■ Data for this task ■
* * *
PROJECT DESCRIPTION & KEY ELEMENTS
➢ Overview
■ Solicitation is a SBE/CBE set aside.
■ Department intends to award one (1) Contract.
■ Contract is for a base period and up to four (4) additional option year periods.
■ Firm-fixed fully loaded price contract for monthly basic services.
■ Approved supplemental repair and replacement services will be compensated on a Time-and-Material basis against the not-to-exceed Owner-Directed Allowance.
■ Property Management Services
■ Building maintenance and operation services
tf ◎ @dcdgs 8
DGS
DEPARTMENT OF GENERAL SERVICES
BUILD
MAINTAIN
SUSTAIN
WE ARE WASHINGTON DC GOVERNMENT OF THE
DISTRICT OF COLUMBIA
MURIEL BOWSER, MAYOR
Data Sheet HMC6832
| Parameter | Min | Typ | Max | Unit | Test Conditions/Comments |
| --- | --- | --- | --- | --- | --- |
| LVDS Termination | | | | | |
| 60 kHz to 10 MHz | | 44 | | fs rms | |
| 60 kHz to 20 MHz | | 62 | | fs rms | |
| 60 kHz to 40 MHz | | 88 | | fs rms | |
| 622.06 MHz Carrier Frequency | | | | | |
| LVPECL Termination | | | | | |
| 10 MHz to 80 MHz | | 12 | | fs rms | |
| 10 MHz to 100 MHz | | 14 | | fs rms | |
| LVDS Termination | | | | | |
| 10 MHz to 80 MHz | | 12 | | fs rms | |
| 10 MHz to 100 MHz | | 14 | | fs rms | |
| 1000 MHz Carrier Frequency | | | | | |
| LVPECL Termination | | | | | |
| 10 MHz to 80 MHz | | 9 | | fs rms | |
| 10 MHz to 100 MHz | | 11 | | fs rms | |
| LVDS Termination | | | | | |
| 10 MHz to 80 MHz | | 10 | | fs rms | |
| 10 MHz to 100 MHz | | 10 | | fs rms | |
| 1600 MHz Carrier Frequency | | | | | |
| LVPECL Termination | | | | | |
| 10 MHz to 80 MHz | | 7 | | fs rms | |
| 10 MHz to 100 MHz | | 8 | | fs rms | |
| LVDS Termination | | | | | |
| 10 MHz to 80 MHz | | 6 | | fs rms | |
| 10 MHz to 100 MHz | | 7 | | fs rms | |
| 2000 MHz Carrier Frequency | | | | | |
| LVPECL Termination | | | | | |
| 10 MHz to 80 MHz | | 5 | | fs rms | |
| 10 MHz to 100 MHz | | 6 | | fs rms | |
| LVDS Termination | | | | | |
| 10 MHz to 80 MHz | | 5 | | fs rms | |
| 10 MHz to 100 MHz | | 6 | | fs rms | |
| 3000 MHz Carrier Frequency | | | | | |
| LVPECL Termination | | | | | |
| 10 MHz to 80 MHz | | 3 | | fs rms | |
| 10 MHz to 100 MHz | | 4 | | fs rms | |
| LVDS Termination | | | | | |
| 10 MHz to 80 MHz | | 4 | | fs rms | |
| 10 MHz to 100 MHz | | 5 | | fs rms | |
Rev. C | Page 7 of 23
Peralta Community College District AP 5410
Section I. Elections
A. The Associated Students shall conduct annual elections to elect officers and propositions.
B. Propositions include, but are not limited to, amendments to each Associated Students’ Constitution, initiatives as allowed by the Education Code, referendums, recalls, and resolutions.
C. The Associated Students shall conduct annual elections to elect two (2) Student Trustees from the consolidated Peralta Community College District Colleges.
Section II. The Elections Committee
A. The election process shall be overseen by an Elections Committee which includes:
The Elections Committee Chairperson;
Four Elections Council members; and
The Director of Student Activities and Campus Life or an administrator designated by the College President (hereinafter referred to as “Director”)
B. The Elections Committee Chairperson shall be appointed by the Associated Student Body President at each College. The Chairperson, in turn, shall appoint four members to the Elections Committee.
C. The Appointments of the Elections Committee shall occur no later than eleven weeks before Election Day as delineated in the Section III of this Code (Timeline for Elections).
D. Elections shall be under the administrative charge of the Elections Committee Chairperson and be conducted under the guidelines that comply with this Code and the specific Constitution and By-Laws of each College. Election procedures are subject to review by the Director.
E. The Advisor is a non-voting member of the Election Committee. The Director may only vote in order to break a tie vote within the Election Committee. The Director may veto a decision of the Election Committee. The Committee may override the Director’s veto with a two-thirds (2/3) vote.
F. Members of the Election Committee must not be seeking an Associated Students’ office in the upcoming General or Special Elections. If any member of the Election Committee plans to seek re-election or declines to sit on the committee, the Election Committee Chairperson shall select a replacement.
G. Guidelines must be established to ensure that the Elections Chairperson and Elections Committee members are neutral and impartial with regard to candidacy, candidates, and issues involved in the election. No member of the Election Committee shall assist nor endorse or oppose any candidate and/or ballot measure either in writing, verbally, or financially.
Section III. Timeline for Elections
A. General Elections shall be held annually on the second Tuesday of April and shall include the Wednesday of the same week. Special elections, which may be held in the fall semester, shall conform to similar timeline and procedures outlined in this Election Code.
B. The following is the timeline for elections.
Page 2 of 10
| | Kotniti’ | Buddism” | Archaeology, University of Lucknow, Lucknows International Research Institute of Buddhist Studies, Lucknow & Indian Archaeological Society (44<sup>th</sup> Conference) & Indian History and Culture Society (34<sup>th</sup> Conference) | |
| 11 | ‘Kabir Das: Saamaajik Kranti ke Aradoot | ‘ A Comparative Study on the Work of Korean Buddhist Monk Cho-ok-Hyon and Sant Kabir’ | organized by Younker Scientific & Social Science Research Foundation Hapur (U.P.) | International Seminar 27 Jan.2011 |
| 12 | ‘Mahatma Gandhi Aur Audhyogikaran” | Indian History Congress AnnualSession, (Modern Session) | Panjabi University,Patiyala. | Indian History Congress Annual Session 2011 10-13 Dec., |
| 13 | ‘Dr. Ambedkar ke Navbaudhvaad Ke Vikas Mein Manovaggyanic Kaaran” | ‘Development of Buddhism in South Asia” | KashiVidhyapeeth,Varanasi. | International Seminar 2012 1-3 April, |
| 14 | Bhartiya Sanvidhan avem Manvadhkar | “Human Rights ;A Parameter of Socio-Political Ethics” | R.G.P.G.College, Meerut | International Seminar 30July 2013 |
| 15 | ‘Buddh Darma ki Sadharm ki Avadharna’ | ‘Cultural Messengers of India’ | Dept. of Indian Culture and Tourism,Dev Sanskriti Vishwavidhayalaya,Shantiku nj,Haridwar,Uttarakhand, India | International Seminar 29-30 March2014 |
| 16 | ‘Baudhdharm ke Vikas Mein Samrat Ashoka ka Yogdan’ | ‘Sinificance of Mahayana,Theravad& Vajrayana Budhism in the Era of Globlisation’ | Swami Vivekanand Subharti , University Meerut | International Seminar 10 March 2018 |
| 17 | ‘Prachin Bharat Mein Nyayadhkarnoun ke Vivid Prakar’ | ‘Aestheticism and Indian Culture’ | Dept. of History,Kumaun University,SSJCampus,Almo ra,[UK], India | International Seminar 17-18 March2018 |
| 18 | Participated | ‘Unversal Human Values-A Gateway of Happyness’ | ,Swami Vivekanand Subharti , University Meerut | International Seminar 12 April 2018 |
* * *
■ Assigned task ■
Could you set down every line above exactly as written?

■ Response ■
PROJECT DESCRIPTION & KEY ELEMENTS
➢ Overview
■ Solicitation is a SBE/CBE set aside.
■ Department intends to award one (1) Contract.
■ Contract is for a base period and up to four (4) additional option year periods.
■ Firm-fixed fully loaded price contract for monthly basic services.
■ Approved supplemental repair and replacement services will be compensated on a Time-and-Material basis against the not-to-exceed Owner-Directed Allowance.
■ Property Management Services
■ Building maintenance and operation services
tf ◎ @dcdgs 8
DGS
DEPARTMENT OF GENERAL SERVICES
BUILD
MAINTAIN
SUSTAIN
WE ARE WASHINGTON DC GOVERNMENT OF THE
DISTRICT OF COLUMBIA
MURIEL BOWSER, MAYOR
Data Sheet HMC6832
| Parameter | Min | Typ | Max | Unit | Test Conditions/Comments |
| --- | --- | --- | --- | --- | --- |
| LVDS Termination | | | | | |
| 60 kHz to 10 MHz | | 44 | | fs rms | |
| 60 kHz to 20 MHz | | 62 | | fs rms | |
| 60 kHz to 40 MHz | | 88 | | fs rms | |
| 622.06 MHz Carrier Frequency | | | | | |
| LVPECL Termination | | | | | |
| 10 MHz to 80 MHz | | 12 | | fs rms | |
| 10 MHz to 100 MHz | | 14 | | fs rms | |
| LVDS Termination | | | | | |
| 10 MHz to 80 MHz | | 12 | | fs rms | |
| 10 MHz to 100 MHz | | 14 | | fs rms | |
| 1000 MHz Carrier Frequency | | | | | |
| LVPECL Termination | | | | | |
| 10 MHz to 80 MHz | | 9 | | fs rms | |
| 10 MHz to 100 MHz | | 11 | | fs rms | |
| LVDS Termination | | | | | |
| 10 MHz to 80 MHz | | 10 | | fs rms | |
| 10 MHz to 100 MHz | | 10 | | fs rms | |
| 1600 MHz Carrier Frequency | | | | | |
| LVPECL Termination | | | | | |
| 10 MHz to 80 MHz | | 7 | | fs rms | |
| 10 MHz to 100 MHz | | 8 | | fs rms | |
| LVDS Termination | | | | | |
| 10 MHz to 80 MHz | | 6 | | fs rms | |
| 10 MHz to 100 MHz | | 7 | | fs rms | |
| 2000 MHz Carrier Frequency | | | | | |
| LVPECL Termination | | | | | |
| 10 MHz to 80 MHz | | 5 | | fs rms | |
| 10 MHz to 100 MHz | | 6 | | fs rms | |
| LVDS Termination | | | | | |
| 10 MHz to 80 MHz | | 5 | | fs rms | |
| 10 MHz to 100 MHz | | 6 | | fs rms | |
| 3000 MHz Carrier Frequency | | | | | |
| LVPECL Termination | | | | | |
| 10 MHz to 80 MHz | | 3 | | fs rms | |
| 10 MHz to 100 MHz | | 4 | | fs rms | |
| LVDS Termination | | | | | |
| 10 MHz to 80 MHz | | 4 | | fs rms | |
| 10 MHz to 100 MHz | | 5 | | fs rms | |
Rev. C | Page 7 of 23
Peralta Community College District AP 5410
Section I. Elections
A. The Associated Students shall conduct annual elections to elect officers and propositions.
B. Propositions include, but are not limited to, amendments to each Associated Students’ Constitution, initiatives as allowed by the Education Code, referendums, recalls, and resolutions.
C. The Associated Students shall conduct annual elections to elect two (2) Student Trustees from the consolidated Peralta Community College District Colleges.
Section II. The Elections Committee
A. The election process shall be overseen by an Elections Committee which includes:
The Elections Committee Chairperson;
Four Elections Council members; and
The Director of Student Activities and Campus Life or an administrator designated by the College President (hereinafter referred to as “Director”)
B. The Elections Committee Chairperson shall be appointed by the Associated Student Body President at each College. The Chairperson, in turn, shall appoint four members to the Elections Committee.
C. The Appointments of the Elections Committee shall occur no later than eleven weeks before Election Day as delineated in the Section III of this Code (Timeline for Elections).
D. Elections shall be under the administrative charge of the Elections Committee Chairperson and be conducted under the guidelines that comply with this Code and the specific Constitution and By-Laws of each College. Election procedures are subject to review by the Director.
E. The Advisor is a non-voting member of the Election Committee. The Director may only vote in order to break a tie vote within the Election Committee. The Director may veto a decision of the Election Committee. The Committee may override the Director’s veto with a two-thirds (2/3) vote.
F. Members of the Election Committee must not be seeking an Associated Students’ office in the upcoming General or Special Elections. If any member of the Election Committee plans to seek re-election or declines to sit on the committee, the Election Committee Chairperson shall select a replacement.
G. Guidelines must be established to ensure that the Elections Chairperson and Elections Committee members are neutral and impartial with regard to candidacy, candidates, and issues involved in the election. No member of the Election Committee shall assist nor endorse or oppose any candidate and/or ballot measure either in writing, verbally, or financially.
Section III. Timeline for Elections
A. General Elections shall be held annually on the second Tuesday of April and shall include the Wednesday of the same week. Special elections, which may be held in the fall semester, shall conform to similar timeline and procedures outlined in this Election Code.
B. The following is the timeline for elections.
Page 2 of 10
| | Kotniti’ | Buddism” | Archaeology, University of Lucknow, Lucknows International Research Institute of Buddhist Studies, Lucknow & Indian Archaeological Society (44<sup>th</sup> Conference) & Indian History and Culture Society (34<sup>th</sup> Conference) | |
| 11 | ‘Kabir Das: Saamaajik Kranti ke Aradoot | ‘ A Comparative Study on the Work of Korean Buddhist Monk Cho-ok-Hyon and Sant Kabir’ | organized by Younker Scientific & Social Science Research Foundation Hapur (U.P.) | International Seminar 27 Jan.2011 |
| 12 | ‘Mahatma Gandhi Aur Audhyogikaran” | Indian History Congress AnnualSession, (Modern Session) | Panjabi University,Patiyala. | Indian History Congress Annual Session 2011 10-13 Dec., |
| 13 | ‘Dr. Ambedkar ke Navbaudhvaad Ke Vikas Mein Manovaggyanic Kaaran” | ‘Development of Buddhism in South Asia” | KashiVidhyapeeth,Varanasi. | International Seminar 2012 1-3 April, |
| 14 | Bhartiya Sanvidhan avem Manvadhkar | “Human Rights ;A Parameter of Socio-Political Ethics” | R.G.P.G.College, Meerut | International Seminar 30July 2013 |
| 15 | ‘Buddh Darma ki Sadharm ki Avadharna’ | ‘Cultural Messengers of India’ | Dept. of Indian Culture and Tourism,Dev Sanskriti Vishwavidhayalaya,Shantiku nj,Haridwar,Uttarakhand, India | International Seminar 29-30 March2014 |
| 16 | ‘Baudhdharm ke Vikas Mein Samrat Ashoka ka Yogdan’ | ‘Sinificance of Mahayana,Theravad& Vajrayana Budhism in the Era of Globlisation’ | Swami Vivekanand Subharti , University Meerut | International Seminar 10 March 2018 |
| 17 | ‘Prachin Bharat Mein Nyayadhkarnoun ke Vivid Prakar’ | ‘Aestheticism and Indian Culture’ | Dept. of History,Kumaun University,SSJCampus,Almo ra,[UK], India | International Seminar 17-18 March2018 |
| 18 | Participated | ‘Unversal Human Values-A Gateway of Happyness’ | ,Swami Vivekanand Subharti , University Meerut | International Seminar 12 April 2018 |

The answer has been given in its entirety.